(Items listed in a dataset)

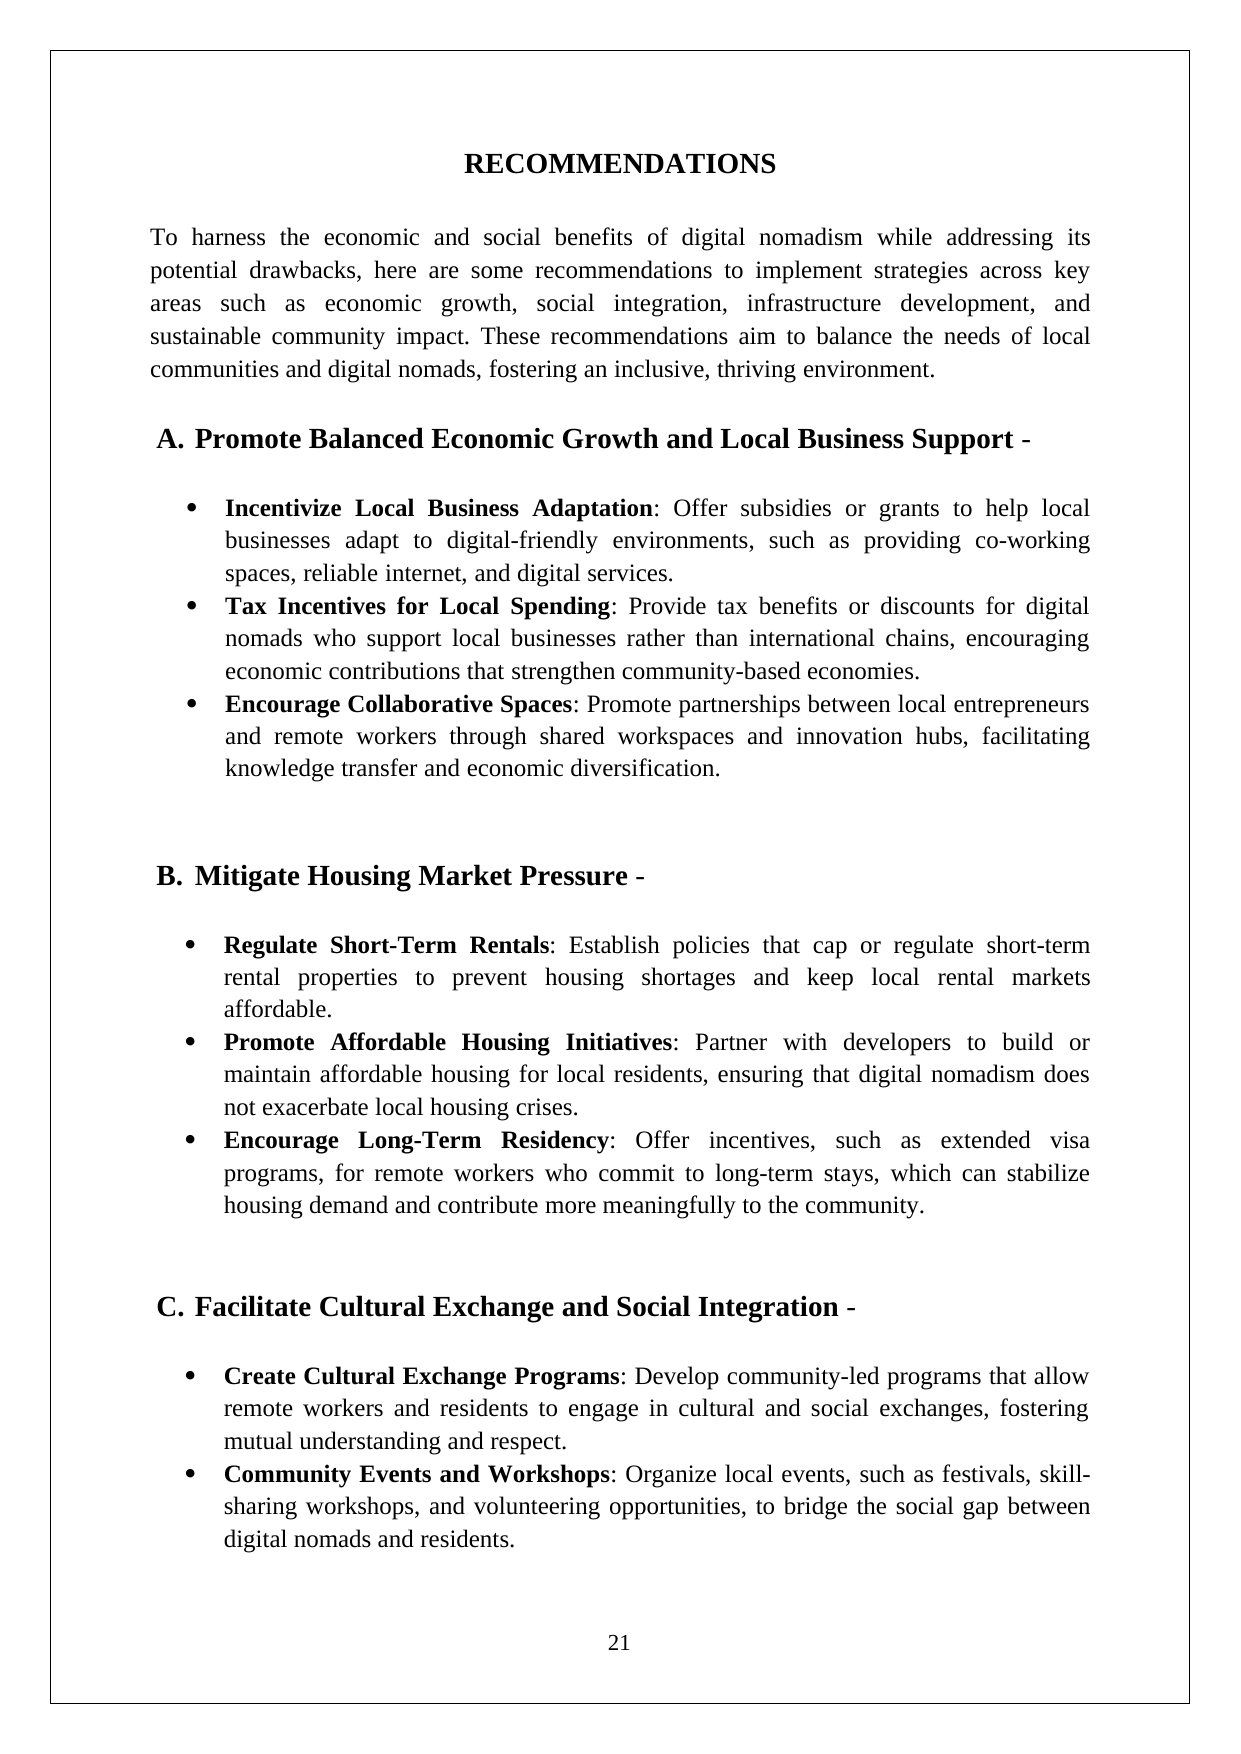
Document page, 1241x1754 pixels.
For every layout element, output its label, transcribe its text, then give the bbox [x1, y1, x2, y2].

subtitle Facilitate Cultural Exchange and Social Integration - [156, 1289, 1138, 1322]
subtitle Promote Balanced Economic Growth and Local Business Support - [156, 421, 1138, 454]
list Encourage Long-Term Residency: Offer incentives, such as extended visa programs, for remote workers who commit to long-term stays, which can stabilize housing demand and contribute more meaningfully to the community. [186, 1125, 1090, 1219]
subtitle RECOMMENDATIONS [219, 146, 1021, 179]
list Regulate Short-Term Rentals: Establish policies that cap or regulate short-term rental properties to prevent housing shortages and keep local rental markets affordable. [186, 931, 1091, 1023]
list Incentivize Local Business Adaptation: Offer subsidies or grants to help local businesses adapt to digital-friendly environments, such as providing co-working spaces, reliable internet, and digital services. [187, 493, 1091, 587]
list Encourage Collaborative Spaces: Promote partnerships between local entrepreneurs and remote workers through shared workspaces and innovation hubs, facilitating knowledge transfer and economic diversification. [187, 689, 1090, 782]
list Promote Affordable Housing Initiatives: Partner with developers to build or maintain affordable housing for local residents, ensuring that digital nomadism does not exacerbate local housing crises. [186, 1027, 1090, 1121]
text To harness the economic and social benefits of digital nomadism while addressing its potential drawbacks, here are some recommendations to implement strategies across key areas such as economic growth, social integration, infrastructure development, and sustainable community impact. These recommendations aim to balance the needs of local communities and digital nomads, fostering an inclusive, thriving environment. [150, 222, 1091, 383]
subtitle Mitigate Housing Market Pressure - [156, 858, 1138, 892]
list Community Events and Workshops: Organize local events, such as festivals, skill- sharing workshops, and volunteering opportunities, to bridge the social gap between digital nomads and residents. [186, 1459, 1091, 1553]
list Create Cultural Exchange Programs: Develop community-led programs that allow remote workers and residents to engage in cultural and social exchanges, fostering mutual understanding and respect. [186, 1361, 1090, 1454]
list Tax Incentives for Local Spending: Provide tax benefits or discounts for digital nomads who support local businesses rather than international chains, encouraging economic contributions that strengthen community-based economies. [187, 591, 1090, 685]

---

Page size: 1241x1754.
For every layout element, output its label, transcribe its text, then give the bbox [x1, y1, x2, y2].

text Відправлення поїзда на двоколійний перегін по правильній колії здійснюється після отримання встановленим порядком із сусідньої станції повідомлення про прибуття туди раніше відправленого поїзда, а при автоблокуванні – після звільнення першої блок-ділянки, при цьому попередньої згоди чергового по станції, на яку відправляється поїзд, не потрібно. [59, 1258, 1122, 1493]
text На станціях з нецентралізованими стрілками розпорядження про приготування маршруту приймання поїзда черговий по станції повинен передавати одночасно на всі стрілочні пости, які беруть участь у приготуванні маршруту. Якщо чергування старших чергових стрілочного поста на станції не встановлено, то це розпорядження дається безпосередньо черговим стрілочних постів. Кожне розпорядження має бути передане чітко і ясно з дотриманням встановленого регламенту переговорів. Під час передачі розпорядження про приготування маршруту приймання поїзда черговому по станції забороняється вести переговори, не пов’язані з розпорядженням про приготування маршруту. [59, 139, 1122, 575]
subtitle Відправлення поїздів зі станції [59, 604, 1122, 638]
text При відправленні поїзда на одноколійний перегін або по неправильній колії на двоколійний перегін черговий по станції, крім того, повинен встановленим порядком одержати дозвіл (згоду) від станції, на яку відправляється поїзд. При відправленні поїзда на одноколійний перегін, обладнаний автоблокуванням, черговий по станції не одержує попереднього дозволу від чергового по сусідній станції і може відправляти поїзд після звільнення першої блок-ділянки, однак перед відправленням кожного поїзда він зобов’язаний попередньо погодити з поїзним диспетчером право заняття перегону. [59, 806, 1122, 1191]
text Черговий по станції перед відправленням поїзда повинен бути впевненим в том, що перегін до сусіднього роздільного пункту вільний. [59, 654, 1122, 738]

==

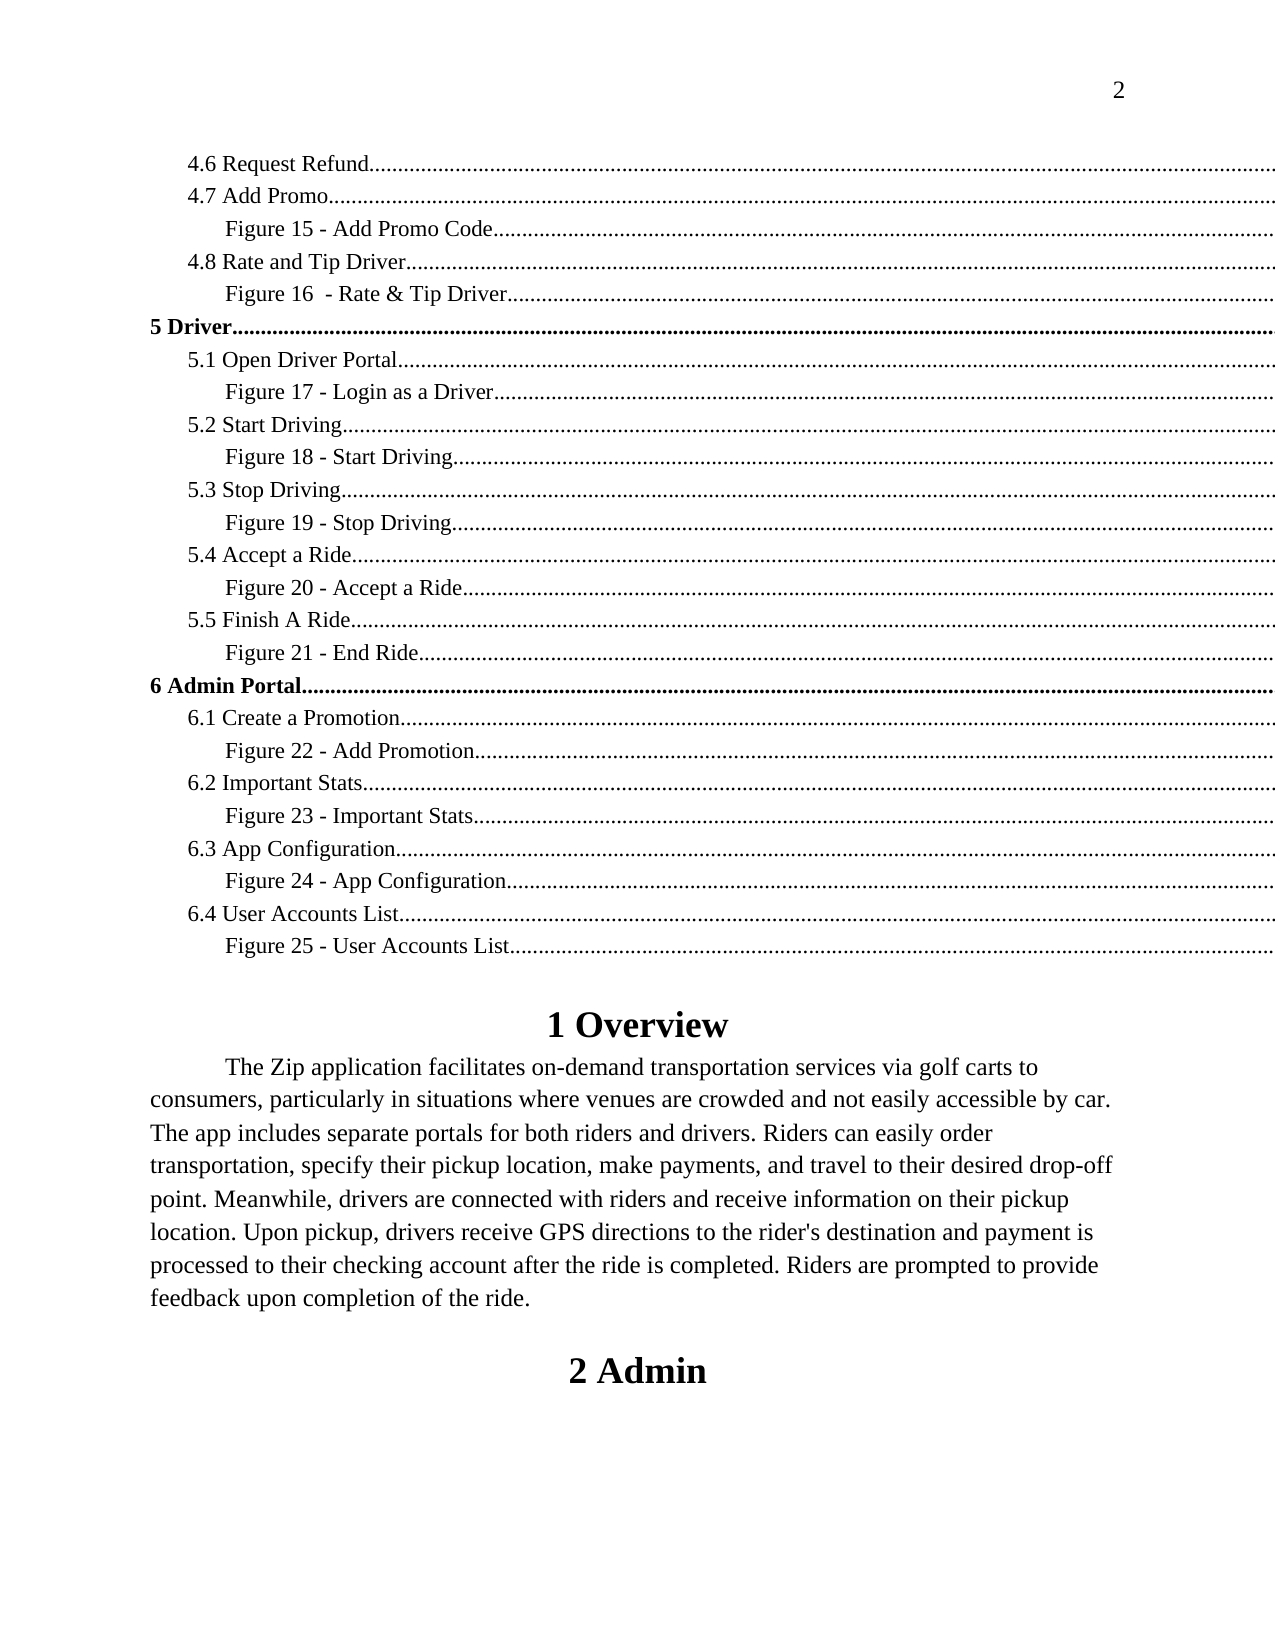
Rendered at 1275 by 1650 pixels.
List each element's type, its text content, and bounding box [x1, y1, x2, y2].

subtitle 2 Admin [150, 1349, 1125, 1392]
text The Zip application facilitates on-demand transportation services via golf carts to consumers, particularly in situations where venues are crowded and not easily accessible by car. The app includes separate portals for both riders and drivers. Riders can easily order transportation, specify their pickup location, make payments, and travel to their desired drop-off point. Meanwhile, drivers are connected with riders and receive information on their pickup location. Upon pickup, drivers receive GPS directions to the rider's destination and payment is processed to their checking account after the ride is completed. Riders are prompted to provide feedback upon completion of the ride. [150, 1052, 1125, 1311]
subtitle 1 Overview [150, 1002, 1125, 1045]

● Problem statement: Every line above that includes the word "pixels" should be listed.

● Solution for this problem:
Document page, 1241x1754 pixels.
Rendered at 1275 by 1650 pixels.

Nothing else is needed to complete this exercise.